Mercredi, l'établissement leur a envoyé le message suivant :

« Malheureusement, votre échantillon n'a pas pu être analysé dans les délais prescrits de 72 heures et n'est plus considéré comme valide. Par conséquent, votre échantillon a été détruit et nous ne serons pas en mesure d'émettre un résultat pour celui-ci. »

— Une citation de  Lettre reçue par des citoyens le 19 janvier

Le CIUSSS explique que des bris successifs de plusieurs analyseurs au laboratoire sont en cause, mais aussi que le volume anormalement élevé d'échantillons pour le dépistage a occasionné un retard inhabituel dans l'analyse.

La porte-parole Émilie Jacob rapporte que le laboratoire de l’Hôpital du Sacré-Cœur-de-Montréal peut analyser environ 3000 tests par jour. Or, entre le 3 et le 7 janvier, plus de 5000 tests quotidiens ont été reçus.
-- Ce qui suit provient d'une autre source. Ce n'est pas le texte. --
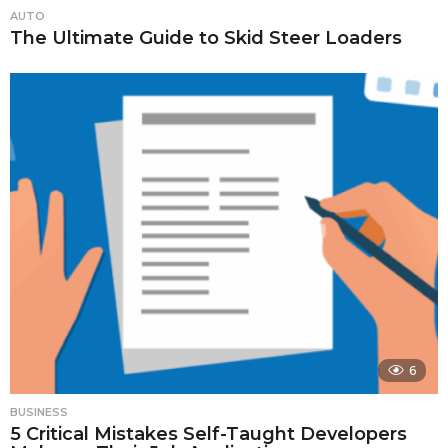
AUTO
The Ultimate Guide to Skid Steer Loaders
6
BUSINESS
5 Critical Mistakes Self-Taught Developers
Jusqu'au 5 janvier, toutes les personnes ayant des symptômes étaient invitées à passer des tests PCR. Par la suite, ces tests ont été réservés à certaines catégories prioritaires, comme les travailleurs essentiels.

Le CIUSSS assure que les travailleurs de la santé qui s'étaient identifiés comme tels n'ont pas perdu leurs résultats, car leurs spécimens ont été traités en priorité.

« Nous sommes conscients que cela a pu causer des inconvénients et nous en sommes bien désolés. »

— Une citation de  Émilie Jacob, porte-parole du CIUSSS du Nord-de-l'Île-de-Montréal

Heureusement, la situation s'est rétablie depuis, assure la porte-parole et, les critères pour les tests de dépistage en clinique ayant depuis été révisés, cela ne risque pas de se reproduire.